What I learned at that conference was that the people who create viruses are no longer teenage hackers, trying to show the world how smart they are. Rather, today's virus creators are criminals motivated by profit.
Many do not regard themselves as criminals of course, but as Robin Hood type characters. This is particularly true when they are based in societies that they perceive to be suffering at the hands of the wealthy West. Not that that's much comfort to you if your bank account has been raided.
Sidebar: Watch this BBC News clip of Nigerians getting busted for spam, and the reaction of the community around them.

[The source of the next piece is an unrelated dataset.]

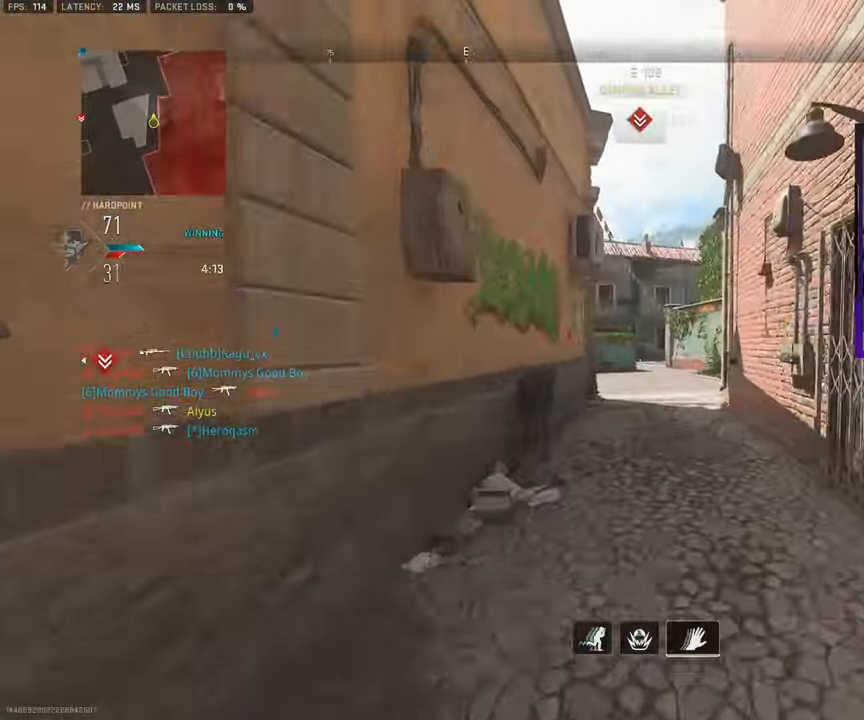
{"buttons": [], "left_stick": "up", "right_stick": "center", "events": [[167, "L3", "down"], [250, "L3", "up"]]}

So, these virus creators are motivated by profit. They are after your bank details, your passwords, or anything that will allow them to create "identity theft" (e.g. by accessing your emails, they may potentially be able to send instructions on your behalf, make payments from your PayPal account, etc.).
Rather than searching an exploit in your system that will cause your computer to crash, today's virus writers manipulate you in order to get their creations onto your computer, where they remain hidden, lurking silently, gathering information, downloading sibling viruses, and "phoning home".
Virus authors regard you as the weakest link in the security of your computer/internet accounts. It has long been a maxim of the security industry that it is much easier to get an individual to divulge a password than it is to programmatically try and discover that password. Thus, spyware/malware authors are confidence tricksters, employing social engineering [wikipedia] techniques.
Their attacks are becoming much more targetted, regionalised and customised. Take a look, for example, at this highly personalised example of phishing recently reported to Kaspersky.
Digital invaders are no longer simply attached to emails. They are disguised as MPEGs or MP3 files, then downloaded from websites or leeched from peer-to-peer networks; they are encoded in JPEGs; distributed by hidden active-x controls in web pages (particularly porn or warez sites - a.k.a. "honey pots"). In WiFi infrastructure, computer viruses have become airborne.
Trusting the source isn't enough - reputable providers can do little about the mathematical impossibility of a computer program being able to detect 100% of all viruses.
Thus MacDonalds (trustworthy to the last, ahem) unwittingly distributed a nasty trojan in 10,000 free MP3 players it gave away to Japanese competition winners.
So how do you protect yourself? Install a good antivirus program, right? Hmmm... it's better to install a combination of solutions. Even then, successful malware may disable anti-virus systems, and/or stop them from updating online, and/or fool you into thinking that your anti-virus sofware is nonetheless working perfectly.
Just as society must accept that terrorism will never go away, we have to accept that viruses are something we simply have to deal with. Stay vigilant about what the spyware authors are ultimately after. As Authentium puts it:
So many times people think that simply just disinfecting a file is sufficient to handle a virus incident. This is no longer the case. You really have to start thinking about which passwords were stolen, what bank accounts and credit cards were compromised and what proprietary and/or personal information were stolen.